Task
Transcribe the stretch of entries below from the line with "ชื่อบัญชี: พระวรงคต วิริยธโร" through the line with "เลขที่บัญชี : 020-2-95012-486", exactly and with both ends included; leave out all other lines.

Given records Start Marker

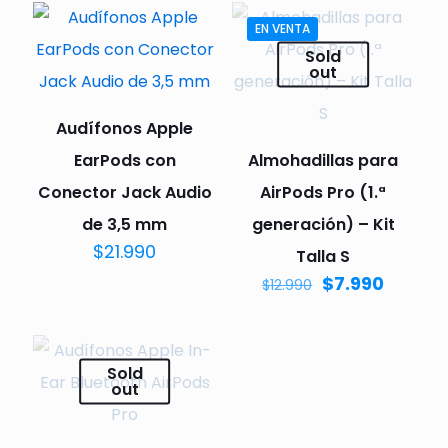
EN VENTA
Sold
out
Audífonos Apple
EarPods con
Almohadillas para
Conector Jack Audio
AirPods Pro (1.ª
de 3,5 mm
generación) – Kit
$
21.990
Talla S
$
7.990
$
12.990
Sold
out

Given records End Marker
Given records Start Marker

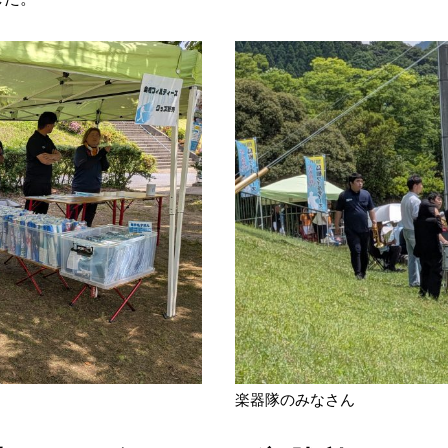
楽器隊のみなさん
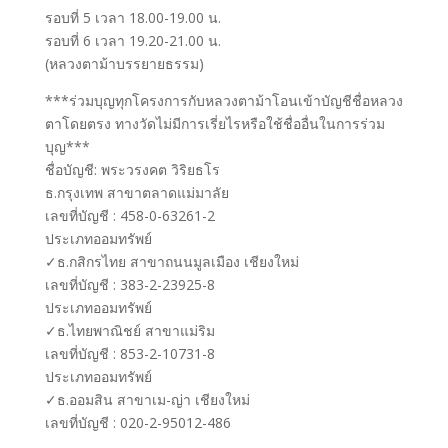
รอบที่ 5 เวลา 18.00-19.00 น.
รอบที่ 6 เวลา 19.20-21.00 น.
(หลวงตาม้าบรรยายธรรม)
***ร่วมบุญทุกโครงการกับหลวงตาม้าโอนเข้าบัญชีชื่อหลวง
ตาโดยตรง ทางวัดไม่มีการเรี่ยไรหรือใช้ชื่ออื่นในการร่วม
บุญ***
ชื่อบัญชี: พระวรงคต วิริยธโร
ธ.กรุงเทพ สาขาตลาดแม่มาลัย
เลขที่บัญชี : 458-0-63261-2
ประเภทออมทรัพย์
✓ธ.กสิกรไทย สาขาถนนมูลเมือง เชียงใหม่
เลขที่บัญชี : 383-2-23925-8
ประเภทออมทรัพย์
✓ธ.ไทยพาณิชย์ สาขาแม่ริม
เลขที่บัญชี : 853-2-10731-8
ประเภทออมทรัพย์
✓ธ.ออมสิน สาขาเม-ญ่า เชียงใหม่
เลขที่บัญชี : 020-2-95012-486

Given records End Marker

Written response
ชื่อบัญชี: พระวรงคต วิริยธโร
ธ.กรุงเทพ สาขาตลาดแม่มาลัย
เลขที่บัญชี : 458-0-63261-2
ประเภทออมทรัพย์
✓ธ.กสิกรไทย สาขาถนนมูลเมือง เชียงใหม่
เลขที่บัญชี : 383-2-23925-8
ประเภทออมทรัพย์
✓ธ.ไทยพาณิชย์ สาขาแม่ริม
เลขที่บัญชี : 853-2-10731-8
ประเภทออมทรัพย์
✓ธ.ออมสิน สาขาเม-ญ่า เชียงใหม่
เลขที่บัญชี : 020-2-95012-486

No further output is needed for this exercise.